## Exercise prompt
All of the entries below need to be repeated exactly.

[Entries provided]

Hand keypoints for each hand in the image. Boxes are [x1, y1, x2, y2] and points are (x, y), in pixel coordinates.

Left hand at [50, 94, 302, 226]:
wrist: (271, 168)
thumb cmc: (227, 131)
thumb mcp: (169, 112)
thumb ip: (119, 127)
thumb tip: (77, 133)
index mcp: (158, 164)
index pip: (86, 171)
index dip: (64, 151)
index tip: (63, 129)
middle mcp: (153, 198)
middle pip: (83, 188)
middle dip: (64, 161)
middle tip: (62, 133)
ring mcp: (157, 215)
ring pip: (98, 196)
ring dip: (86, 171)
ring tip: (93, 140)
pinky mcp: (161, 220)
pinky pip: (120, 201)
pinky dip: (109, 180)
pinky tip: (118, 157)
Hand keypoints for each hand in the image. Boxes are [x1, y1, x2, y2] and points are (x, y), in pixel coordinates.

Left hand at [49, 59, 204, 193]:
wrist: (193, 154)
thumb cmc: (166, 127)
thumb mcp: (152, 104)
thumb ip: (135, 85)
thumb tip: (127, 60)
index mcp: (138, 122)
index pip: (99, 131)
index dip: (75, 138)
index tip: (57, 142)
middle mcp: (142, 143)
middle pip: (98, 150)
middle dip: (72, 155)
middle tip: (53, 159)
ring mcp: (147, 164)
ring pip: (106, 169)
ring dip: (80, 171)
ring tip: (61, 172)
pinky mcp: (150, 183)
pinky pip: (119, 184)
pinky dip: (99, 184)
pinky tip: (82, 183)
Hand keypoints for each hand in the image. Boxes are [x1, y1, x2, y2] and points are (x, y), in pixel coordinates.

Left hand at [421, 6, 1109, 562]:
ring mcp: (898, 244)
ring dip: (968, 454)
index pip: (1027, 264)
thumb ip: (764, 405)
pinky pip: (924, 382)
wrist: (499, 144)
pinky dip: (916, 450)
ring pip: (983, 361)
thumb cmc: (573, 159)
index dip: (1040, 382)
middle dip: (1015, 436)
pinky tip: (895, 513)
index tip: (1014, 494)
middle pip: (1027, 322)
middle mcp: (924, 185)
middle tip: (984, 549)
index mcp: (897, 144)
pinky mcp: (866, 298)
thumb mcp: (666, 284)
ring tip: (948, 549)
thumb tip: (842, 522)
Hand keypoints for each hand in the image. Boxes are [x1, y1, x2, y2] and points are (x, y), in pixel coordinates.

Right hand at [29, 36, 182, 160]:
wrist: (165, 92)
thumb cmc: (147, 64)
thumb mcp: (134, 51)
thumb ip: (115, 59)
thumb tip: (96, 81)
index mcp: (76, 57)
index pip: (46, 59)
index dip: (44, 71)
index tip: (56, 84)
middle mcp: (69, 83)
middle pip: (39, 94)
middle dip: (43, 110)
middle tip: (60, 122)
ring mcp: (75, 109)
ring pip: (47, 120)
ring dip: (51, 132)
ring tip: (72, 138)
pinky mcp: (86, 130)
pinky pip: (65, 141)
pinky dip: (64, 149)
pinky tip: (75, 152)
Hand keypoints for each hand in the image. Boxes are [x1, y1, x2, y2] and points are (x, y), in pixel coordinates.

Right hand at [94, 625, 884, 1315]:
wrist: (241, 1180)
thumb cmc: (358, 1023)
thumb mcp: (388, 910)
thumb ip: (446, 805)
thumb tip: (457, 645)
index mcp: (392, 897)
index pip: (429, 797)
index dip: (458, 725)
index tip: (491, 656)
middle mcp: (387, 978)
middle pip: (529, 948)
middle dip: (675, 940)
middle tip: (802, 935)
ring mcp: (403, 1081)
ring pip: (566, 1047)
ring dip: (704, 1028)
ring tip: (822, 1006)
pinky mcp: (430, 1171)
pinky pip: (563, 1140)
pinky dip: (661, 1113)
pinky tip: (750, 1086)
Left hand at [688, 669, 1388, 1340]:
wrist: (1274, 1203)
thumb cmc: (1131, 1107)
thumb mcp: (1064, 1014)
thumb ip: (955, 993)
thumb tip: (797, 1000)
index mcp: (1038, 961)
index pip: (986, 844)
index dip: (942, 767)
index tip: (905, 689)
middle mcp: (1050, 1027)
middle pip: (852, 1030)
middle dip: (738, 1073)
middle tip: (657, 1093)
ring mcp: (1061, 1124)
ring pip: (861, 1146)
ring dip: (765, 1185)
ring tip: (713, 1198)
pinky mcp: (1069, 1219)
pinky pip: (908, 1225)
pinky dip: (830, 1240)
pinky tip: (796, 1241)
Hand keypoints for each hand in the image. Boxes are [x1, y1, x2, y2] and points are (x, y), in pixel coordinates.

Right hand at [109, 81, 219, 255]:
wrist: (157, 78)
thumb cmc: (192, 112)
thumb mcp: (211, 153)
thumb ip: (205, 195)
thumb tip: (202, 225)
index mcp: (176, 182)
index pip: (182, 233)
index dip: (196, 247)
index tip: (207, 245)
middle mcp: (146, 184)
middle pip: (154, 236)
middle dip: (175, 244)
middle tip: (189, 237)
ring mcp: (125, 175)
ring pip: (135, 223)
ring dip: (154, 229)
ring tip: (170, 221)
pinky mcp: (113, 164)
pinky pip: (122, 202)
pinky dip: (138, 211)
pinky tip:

[/Entries provided]

## Answer for this exercise
Hand keypoints for each hand in the image. Boxes are [x1, y1, x2, y2] and points are (x, y), in pixel coordinates.

Left hand at [50, 94, 302, 226]:
wrist: (271, 168)
thumb cmc: (227, 131)
thumb mcp: (169, 112)
thumb ip: (119, 127)
thumb tip: (77, 133)
index mcp: (158, 164)
index pip: (86, 171)
index dip: (64, 151)
index tip: (63, 129)
middle mcp: (153, 198)
middle pip: (83, 188)
middle dip: (64, 161)
middle tip: (62, 133)
ring mcp: (157, 215)
ring pip: (98, 196)
ring dip: (86, 171)
ring tip: (93, 140)
pinky mcp: (161, 220)
pinky pip: (120, 201)
pinky dip: (109, 180)
pinky tip: (118, 157)
Hand keypoints for each hand in the image. Boxes are [x1, y1, x2, y2] and points are (x, y), in pixel coordinates.

Left hand at [49, 59, 204, 193]:
wrist: (193, 154)
thumb cmc: (166, 127)
thumb mcp: (152, 104)
thumb ip: (135, 85)
thumb tip: (127, 60)
index mcp: (138, 122)
index pip: (99, 131)
index dip: (75, 138)
index tip: (57, 142)
middle mcp: (142, 143)
middle pip: (98, 150)
middle dip: (72, 155)
middle tip: (53, 159)
ring mcp: (147, 164)
ring pip: (106, 169)
ring dip: (80, 171)
ring tip: (61, 172)
pinky mcp: (150, 183)
pinky pip: (119, 184)
pinky dip: (99, 184)
pinky tip: (82, 183)
Hand keypoints for each hand in the image. Boxes are [x1, y1, x2, y2] and points are (x, y), in pixel coordinates.

Left hand at [421, 6, 1109, 562]:
ring mcp: (898, 244)
ring dip: (968, 454)
index pip: (1027, 264)
thumb ip: (764, 405)
pinky pip: (924, 382)
wrist: (499, 144)
pinky dip: (916, 450)
ring pip: (983, 361)
thumb cmc: (573, 159)
index dip: (1040, 382)
middle dip: (1015, 436)
pinky tip: (895, 513)
index tip: (1014, 494)
middle pip: (1027, 322)
middle mcp: (924, 185)
middle tip: (984, 549)
index mcp: (897, 144)
pinky mcp: (866, 298)
thumb mcp: (666, 284)
ring tip: (948, 549)
thumb tip: (842, 522)
Hand keypoints for each hand in the image. Boxes are [x1, y1, x2, y2] and points are (x, y), in pixel coordinates.

Right hand at [29, 36, 182, 160]:
wrist: (165, 92)
thumb cmc: (147, 64)
thumb mcp: (134, 51)
thumb ip: (115, 59)
thumb tip: (96, 81)
index mcp: (76, 57)
index pip: (46, 59)
index dip: (44, 71)
index tip: (56, 84)
middle mcp: (69, 83)
middle pip: (39, 94)
middle dip: (43, 110)
middle tip: (60, 122)
ring mcp: (75, 109)
ring pip: (47, 120)
ring dip: (51, 132)
ring tip: (72, 138)
pinky mcp: (86, 130)
pinky pip: (65, 141)
pinky dip: (64, 149)
pinky tip: (75, 152)
Hand keypoints for each hand in the image. Boxes are [x1, y1, x2, y2] and points are (x, y), in pixel coordinates.

Right hand at [94, 625, 884, 1315]:
wrist: (241, 1180)
thumb cmc: (358, 1023)
thumb mcp: (388, 910)
thumb ip: (446, 805)
thumb tip: (457, 645)
index mcp: (392, 897)
index pip: (429, 797)
index dip: (458, 725)
index tip: (491, 656)
middle mcp: (387, 978)
middle pip: (529, 948)
middle dip: (675, 940)
middle tip: (802, 935)
ring mcp: (403, 1081)
ring pip: (566, 1047)
ring dip: (704, 1028)
ring tip: (822, 1006)
pinky mcp: (430, 1171)
pinky pip: (563, 1140)
pinky dip: (661, 1113)
pinky tip: (750, 1086)
Left hand at [688, 669, 1388, 1340]:
wrist: (1274, 1203)
thumb cmc: (1131, 1107)
thumb mcp: (1064, 1014)
thumb ip: (955, 993)
thumb tip: (797, 1000)
index mcp: (1038, 961)
index pip: (986, 844)
index dip: (942, 767)
index tip: (905, 689)
middle mcp: (1050, 1027)
middle pip: (852, 1030)
middle dip: (738, 1073)
middle tip: (657, 1093)
ring mcp: (1061, 1124)
ring pip: (861, 1146)
ring dip: (765, 1185)
ring tip: (713, 1198)
pinky mcp: (1069, 1219)
pinky pip: (908, 1225)
pinky dip: (830, 1240)
pinky tip: (796, 1241)
Hand keypoints for each hand in the image. Boxes are [x1, y1, x2, y2] and points are (x, y), in pixel coordinates.

Right hand at [109, 81, 219, 255]:
wrist: (157, 78)
thumb cmc: (192, 112)
thumb mcp: (211, 153)
thumb ip: (205, 195)
thumb tip: (202, 225)
index mcp: (176, 182)
index pip: (182, 233)
index dip: (196, 247)
index tip: (207, 245)
middle mcp: (146, 184)
middle pip: (154, 236)
middle dip: (175, 244)
middle tip: (189, 237)
ring mcp: (125, 175)
ring pip: (135, 223)
ring dip: (154, 229)
ring tip: (170, 221)
pinky mcp: (113, 164)
pinky pip: (122, 202)
pinky dip: (138, 211)
pinky tip:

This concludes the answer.